[Dataset entries]
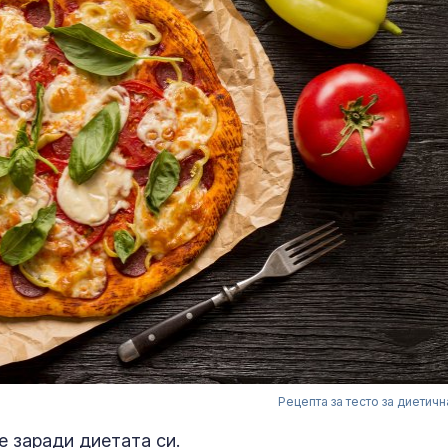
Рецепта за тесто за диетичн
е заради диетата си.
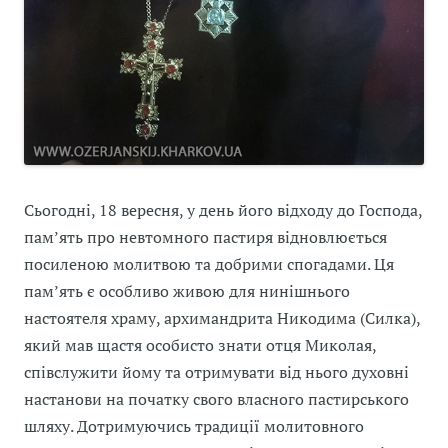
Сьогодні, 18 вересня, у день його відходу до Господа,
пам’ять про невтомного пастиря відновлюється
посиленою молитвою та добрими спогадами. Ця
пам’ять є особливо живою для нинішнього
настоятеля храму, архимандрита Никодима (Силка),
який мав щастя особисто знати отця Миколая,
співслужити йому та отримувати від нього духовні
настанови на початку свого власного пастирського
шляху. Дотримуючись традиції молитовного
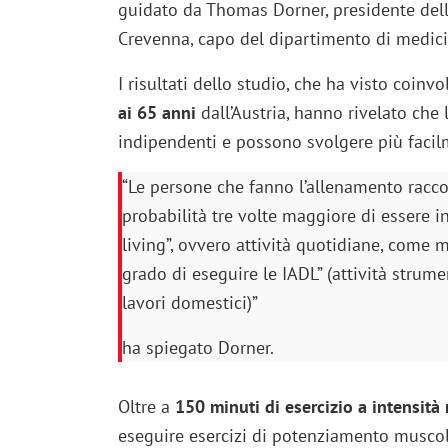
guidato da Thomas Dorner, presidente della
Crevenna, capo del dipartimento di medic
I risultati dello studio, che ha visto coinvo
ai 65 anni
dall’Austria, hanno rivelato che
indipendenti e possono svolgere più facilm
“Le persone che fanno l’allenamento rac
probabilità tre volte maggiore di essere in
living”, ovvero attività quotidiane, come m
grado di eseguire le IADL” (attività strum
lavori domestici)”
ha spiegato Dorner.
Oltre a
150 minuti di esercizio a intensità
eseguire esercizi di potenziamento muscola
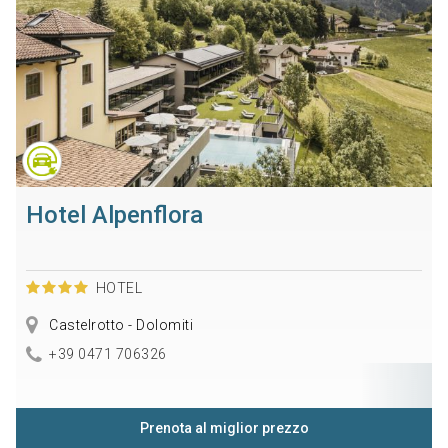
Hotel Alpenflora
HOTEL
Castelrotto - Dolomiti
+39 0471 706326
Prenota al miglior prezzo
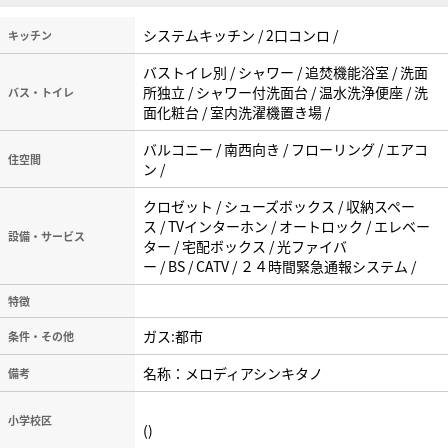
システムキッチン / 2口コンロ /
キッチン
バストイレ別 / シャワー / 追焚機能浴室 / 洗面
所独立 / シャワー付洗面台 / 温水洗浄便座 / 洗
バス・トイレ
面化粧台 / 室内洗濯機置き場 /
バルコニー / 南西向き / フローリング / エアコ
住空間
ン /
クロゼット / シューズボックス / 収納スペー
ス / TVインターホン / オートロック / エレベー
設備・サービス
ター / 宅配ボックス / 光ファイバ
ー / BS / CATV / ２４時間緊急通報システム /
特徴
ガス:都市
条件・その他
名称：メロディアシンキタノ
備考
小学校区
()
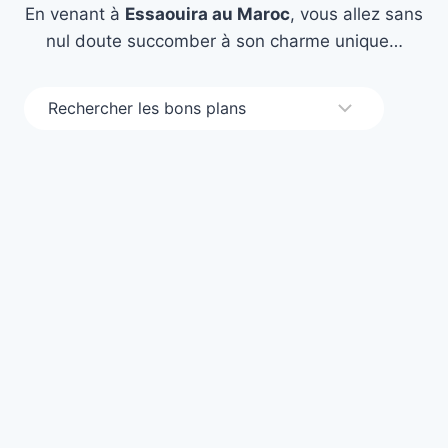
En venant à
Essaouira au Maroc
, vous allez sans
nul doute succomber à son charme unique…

**Request**
Copy every line of text from all the data above, character for character, and leave out the pictures.

**Exercise solution**
Рецепта за тесто за диетичн
е заради диетата си.
Сьогодні, 18 вересня, у день його відходу до Господа,
пам’ять про невтомного пастиря відновлюється
посиленою молитвою та добрими спогадами. Ця
пам’ять є особливо живою для нинішнього
настоятеля храму, архимандрита Никодима (Силка),
який мав щастя особисто знати отця Миколая,
співслужити йому та отримувати від нього духовні
настанови на початку свого власного пастирського
шляху. Дотримуючись традиції молитовного
guidato da Thomas Dorner, presidente della
Crevenna, capo del dipartimento di medic
I risultati dello studio, che ha visto coinvo
ai 65 anni
dall’Austria, hanno rivelato che
indipendenti e possono svolgere più facilm
“Le persone che fanno l’allenamento rac
probabilità tre volte maggiore di essere in
living”, ovvero attività quotidiane, come m
grado di eseguire le IADL” (attività strum
lavori domestici)”
ha spiegato Dorner.
Oltre a
150 minuti di esercizio a intensità
eseguire esercizi di potenziamento muscola
Hotel Alpenflora
HOTEL
Castelrotto - Dolomiti
+39 0471 706326
Prenota al miglior prezzo
システムキッチン / 2口コンロ /
キッチン
バストイレ別 / シャワー / 追焚機能浴室 / 洗面
所独立 / シャワー付洗面台 / 温水洗浄便座 / 洗
バス・トイレ
面化粧台 / 室内洗濯機置き場 /
バルコニー / 南西向き / フローリング / エアコ
住空間
ン /
クロゼット / シューズボックス / 収納スペー
ス / TVインターホン / オートロック / エレベー
設備・サービス
ター / 宅配ボックス / 光ファイバ
ー / BS / CATV / ２４時間緊急通報システム /
特徴
ガス:都市
条件・その他
名称：メロディアシンキタノ
備考
小学校区
()
En venant à
Essaouira au Maroc
, vous allez sans
nul doute succomber à son charme unique…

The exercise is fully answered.